© San Jose Mercury News
Wednesday, October 15, 1997



Editorial

Californians will gain easy, computerized, access to political donor records
Law opens window on campaign finances

IT'S about time.

After three years, the Legislature and Gov. Wilson have enacted a law that will shed digital sunlight on who gives what to whom in state campaigns.

In the state that is birthplace to the silicon chip, it is surprising that it took so long to require that campaign finance records be available on the Internet. We can only hope that the extra time spent on passage of SB 49 will ensure that the state got it right.

This has been a good year for the digital disclosure movement, with a dozen other states, in addition to California, passing legislation. Seventeen states already have various forms of electronic filing programs online or in process.

But California's system is expected to be one of the broadest and best-funded, requiring disclosure of more information than is mandated by most other states and allocating $1.1 million for the program.
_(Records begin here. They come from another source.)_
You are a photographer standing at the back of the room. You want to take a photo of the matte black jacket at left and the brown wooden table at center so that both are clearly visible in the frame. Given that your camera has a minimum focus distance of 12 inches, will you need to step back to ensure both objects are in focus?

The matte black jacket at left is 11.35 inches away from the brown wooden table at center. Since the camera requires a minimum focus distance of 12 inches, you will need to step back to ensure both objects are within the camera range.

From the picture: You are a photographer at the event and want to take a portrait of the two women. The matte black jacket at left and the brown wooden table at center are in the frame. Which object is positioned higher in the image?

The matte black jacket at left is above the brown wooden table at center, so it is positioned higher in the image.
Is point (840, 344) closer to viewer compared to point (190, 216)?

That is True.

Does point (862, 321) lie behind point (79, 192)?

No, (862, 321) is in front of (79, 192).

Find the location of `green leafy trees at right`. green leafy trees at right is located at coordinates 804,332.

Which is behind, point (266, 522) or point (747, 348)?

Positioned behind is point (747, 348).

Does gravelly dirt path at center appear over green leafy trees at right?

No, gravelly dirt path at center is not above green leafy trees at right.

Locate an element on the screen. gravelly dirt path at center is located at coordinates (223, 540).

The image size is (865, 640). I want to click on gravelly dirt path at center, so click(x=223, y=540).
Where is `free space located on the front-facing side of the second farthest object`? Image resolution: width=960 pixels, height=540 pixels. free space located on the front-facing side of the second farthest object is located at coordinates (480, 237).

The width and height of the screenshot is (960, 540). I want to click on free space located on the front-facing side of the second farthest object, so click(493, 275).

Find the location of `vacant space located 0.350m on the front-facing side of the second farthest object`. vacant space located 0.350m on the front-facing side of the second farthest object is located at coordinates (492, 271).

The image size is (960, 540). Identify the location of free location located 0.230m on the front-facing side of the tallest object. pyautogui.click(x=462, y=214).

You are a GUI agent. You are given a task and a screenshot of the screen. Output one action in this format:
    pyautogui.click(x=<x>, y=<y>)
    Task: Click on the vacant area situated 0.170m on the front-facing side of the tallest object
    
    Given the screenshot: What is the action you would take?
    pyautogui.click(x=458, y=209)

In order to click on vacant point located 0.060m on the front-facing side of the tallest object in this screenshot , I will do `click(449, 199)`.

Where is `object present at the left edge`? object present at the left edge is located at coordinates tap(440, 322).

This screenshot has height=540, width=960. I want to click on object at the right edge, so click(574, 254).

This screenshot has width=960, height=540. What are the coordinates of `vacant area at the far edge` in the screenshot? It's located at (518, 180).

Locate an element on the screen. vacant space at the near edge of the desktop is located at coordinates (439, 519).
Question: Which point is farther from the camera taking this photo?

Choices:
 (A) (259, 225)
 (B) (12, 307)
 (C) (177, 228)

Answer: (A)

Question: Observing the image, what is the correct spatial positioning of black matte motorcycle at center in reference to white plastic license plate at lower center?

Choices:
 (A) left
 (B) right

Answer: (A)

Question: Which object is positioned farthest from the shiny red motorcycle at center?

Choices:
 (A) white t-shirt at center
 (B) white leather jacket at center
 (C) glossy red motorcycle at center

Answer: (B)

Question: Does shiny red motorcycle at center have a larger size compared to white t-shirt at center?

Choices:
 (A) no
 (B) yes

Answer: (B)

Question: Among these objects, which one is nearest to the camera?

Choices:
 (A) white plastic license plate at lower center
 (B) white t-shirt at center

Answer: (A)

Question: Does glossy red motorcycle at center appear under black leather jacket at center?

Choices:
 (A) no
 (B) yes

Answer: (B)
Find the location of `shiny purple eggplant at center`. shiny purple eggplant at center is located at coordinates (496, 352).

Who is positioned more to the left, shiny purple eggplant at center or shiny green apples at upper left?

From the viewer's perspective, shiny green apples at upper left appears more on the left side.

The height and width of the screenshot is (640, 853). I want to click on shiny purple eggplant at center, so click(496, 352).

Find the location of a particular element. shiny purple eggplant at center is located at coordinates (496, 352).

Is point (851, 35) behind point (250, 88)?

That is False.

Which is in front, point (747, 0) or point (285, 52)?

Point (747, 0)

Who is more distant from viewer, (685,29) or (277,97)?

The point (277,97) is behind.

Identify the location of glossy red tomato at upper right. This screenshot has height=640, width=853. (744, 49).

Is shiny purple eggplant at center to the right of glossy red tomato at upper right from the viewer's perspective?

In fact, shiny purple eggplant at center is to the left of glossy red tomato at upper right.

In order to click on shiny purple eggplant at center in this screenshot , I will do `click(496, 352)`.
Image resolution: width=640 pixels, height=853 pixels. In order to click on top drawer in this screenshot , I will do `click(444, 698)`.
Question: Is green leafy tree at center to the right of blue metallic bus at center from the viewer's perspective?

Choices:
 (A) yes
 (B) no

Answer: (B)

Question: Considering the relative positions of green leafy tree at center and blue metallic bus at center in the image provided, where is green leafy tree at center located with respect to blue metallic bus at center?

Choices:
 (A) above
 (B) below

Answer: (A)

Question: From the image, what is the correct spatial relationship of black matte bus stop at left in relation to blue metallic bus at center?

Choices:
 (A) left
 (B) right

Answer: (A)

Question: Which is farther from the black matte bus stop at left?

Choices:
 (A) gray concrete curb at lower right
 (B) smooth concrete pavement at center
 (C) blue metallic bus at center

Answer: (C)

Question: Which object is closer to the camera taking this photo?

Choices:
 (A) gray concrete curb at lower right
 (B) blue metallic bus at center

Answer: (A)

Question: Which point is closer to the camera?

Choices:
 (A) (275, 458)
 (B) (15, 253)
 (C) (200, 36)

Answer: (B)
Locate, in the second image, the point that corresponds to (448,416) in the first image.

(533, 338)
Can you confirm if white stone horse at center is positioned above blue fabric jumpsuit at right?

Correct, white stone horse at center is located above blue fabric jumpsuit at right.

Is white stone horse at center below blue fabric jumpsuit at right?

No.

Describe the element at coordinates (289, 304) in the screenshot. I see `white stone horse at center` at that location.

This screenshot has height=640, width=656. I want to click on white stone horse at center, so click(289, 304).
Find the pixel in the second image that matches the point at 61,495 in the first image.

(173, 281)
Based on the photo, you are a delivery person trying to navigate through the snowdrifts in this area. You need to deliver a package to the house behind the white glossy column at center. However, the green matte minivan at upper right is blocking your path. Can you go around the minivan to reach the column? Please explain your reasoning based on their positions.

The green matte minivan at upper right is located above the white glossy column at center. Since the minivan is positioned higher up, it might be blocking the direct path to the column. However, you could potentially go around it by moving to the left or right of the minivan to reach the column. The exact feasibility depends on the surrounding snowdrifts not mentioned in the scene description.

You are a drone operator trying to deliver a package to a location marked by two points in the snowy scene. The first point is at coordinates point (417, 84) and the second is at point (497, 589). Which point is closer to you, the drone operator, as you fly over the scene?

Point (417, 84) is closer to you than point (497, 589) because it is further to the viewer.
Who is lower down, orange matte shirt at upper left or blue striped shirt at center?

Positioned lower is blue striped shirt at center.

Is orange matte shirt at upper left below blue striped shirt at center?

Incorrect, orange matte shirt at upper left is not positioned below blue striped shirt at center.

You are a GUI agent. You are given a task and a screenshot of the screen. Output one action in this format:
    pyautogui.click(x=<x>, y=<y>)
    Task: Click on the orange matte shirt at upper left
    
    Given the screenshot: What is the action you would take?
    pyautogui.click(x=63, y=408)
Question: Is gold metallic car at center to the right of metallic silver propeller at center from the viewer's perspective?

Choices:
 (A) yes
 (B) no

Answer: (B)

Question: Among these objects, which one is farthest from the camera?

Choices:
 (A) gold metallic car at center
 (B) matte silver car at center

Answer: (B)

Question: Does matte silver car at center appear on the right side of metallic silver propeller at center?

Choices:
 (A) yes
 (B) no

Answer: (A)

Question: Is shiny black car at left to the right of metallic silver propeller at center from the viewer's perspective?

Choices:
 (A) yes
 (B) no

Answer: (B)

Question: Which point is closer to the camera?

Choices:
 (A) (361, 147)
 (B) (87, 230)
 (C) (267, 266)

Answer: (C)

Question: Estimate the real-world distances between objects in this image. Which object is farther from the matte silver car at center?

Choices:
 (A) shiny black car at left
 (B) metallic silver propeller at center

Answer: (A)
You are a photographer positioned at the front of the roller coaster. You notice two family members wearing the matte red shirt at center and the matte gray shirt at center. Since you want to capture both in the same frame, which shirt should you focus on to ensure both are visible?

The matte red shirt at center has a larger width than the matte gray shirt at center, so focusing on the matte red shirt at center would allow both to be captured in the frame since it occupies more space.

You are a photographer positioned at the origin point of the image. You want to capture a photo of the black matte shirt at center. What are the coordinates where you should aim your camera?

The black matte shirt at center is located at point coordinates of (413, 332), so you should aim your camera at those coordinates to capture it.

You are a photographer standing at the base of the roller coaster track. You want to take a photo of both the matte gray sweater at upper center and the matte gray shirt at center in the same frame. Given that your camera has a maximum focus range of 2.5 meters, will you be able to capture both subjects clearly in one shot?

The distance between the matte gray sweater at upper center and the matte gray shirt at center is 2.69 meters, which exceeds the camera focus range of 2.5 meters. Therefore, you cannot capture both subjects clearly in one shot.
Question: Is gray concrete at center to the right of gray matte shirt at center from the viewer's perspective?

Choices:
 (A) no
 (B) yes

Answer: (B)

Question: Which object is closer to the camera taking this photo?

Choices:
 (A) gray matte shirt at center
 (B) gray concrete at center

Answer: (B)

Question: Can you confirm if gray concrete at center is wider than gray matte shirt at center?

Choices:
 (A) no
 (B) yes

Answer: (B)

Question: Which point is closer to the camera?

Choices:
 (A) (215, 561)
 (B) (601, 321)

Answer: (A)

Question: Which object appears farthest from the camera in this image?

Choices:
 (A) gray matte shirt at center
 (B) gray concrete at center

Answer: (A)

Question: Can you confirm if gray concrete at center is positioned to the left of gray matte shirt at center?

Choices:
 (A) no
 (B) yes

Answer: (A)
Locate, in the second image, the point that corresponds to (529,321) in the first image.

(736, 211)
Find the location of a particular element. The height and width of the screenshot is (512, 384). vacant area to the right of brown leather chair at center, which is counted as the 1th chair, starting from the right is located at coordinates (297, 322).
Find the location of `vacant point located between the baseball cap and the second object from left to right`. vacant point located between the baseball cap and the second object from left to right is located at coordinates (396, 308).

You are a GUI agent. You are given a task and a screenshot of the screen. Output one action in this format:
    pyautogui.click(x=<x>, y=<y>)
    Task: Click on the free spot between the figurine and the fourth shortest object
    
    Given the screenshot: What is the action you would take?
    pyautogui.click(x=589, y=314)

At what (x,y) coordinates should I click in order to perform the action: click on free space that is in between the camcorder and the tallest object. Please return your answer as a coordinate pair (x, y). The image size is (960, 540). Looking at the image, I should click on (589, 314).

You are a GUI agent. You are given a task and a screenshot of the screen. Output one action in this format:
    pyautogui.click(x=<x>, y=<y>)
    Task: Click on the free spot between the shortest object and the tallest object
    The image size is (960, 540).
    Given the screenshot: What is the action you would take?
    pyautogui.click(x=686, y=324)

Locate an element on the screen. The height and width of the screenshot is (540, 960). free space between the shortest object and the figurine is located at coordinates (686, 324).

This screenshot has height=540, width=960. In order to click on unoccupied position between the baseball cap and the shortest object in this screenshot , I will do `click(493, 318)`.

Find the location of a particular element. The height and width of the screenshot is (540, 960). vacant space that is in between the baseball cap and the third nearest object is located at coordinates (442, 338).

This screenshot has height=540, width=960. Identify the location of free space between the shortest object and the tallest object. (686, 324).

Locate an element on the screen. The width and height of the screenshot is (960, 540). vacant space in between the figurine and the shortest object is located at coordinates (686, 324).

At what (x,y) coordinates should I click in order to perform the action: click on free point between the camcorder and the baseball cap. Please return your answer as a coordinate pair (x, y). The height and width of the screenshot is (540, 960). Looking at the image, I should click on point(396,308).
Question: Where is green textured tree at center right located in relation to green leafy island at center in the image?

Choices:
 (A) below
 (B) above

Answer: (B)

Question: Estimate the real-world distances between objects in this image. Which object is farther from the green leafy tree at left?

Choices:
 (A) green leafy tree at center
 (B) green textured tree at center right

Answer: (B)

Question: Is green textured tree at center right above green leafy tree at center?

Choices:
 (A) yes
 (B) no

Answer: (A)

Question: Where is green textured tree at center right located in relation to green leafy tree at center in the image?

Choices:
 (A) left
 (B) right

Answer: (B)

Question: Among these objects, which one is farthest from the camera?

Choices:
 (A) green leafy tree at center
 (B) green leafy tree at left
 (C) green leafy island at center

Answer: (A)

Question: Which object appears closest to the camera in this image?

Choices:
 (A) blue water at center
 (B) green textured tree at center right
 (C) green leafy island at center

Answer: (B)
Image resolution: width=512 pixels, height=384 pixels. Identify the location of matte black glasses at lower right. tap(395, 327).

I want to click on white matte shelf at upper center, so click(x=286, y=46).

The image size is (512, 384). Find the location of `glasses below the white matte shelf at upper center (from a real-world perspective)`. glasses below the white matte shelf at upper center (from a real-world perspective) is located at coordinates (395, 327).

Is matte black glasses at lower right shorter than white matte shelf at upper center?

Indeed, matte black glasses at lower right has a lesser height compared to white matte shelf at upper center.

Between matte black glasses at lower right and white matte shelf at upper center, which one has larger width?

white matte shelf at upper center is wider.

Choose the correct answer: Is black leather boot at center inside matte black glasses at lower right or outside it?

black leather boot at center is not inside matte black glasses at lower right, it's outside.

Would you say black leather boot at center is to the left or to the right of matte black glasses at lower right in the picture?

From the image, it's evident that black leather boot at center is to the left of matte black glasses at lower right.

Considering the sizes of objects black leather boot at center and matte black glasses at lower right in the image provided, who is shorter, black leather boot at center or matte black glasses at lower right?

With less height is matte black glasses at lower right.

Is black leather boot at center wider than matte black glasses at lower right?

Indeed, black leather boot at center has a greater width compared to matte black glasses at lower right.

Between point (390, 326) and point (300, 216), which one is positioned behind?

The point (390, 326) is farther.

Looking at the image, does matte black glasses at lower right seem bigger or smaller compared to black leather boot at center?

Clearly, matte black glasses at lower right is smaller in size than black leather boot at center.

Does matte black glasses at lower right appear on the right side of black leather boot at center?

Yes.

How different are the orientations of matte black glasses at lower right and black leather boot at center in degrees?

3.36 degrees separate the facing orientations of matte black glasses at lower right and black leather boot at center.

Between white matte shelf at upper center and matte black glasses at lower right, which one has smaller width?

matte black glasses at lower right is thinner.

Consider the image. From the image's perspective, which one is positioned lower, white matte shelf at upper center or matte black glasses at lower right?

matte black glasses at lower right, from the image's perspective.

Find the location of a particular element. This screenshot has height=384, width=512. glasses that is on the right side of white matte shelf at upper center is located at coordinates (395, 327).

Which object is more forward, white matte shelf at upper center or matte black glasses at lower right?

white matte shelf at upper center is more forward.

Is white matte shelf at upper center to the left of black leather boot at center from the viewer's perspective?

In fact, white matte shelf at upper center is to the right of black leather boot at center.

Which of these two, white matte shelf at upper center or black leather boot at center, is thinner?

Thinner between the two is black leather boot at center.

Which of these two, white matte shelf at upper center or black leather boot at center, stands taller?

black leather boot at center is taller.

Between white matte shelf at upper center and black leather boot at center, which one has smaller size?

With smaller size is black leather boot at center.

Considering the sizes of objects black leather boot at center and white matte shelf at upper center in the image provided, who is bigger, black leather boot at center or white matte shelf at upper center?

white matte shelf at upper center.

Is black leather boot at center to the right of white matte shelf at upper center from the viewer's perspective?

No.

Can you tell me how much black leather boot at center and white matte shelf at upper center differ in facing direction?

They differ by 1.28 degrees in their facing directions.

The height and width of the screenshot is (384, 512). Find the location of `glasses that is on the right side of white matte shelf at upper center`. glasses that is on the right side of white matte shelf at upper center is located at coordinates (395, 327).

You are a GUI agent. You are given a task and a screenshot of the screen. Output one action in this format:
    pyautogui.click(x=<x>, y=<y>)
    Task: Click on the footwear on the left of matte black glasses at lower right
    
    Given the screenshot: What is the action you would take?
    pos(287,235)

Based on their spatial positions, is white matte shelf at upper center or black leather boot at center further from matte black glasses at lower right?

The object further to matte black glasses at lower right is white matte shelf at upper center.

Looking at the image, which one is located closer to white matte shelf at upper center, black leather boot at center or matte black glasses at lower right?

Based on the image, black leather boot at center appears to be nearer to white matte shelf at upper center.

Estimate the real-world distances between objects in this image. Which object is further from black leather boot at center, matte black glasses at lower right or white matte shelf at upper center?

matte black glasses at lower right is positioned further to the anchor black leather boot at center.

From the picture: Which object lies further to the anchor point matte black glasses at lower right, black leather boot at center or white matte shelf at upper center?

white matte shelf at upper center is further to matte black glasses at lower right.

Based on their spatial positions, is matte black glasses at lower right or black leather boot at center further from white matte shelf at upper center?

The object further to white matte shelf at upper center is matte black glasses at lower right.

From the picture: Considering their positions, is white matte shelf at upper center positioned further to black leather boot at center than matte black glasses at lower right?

And the Legislature managed to overcome privacy concerns, writing the law so that donors' street addresses will not be published.

Kim Alexander of the California Voter Foundation, a non-partisan, non-profit organization that has played a key role in the push for online disclosure, says the new law ``catapults California from the back seat of the digital disclosure movement to the head of the pack.''

The bill, penned by Sen. Betty Karnette, D-Long Beach, and passed by large margins in both chambers of the Legislature (31-2 in the Senate and 73-3 in the Assembly) was signed by Gov. Wilson last weekend.

It requires, beginning in the election year 2000, electronic filing of campaign finance records by all statewide and legislative candidates who raise or spend $50,000 and by all other political entities -- parties, PACs, lobbyists, donors and slates -- that file with the secretary of state.

In addition, candidates and committees may voluntarily file electronically for posting on the Internet in the 1998 elections. That voluntary system will be a test -- both of the system and of the players' willingness to make it work.

Campaign financing is complex, but if SB 49 is put in place as envisioned, getting the information will be as easy as entering a query into a computer search engine. That's miles ahead of driving to Sacramento to thumb through thousands of paper files before making copies at a dime a page.

When the system is up, a user will be able to sign on to his home computer, type in a simple Web site address and enter a query. Anyone with a computer and a modem can tap in.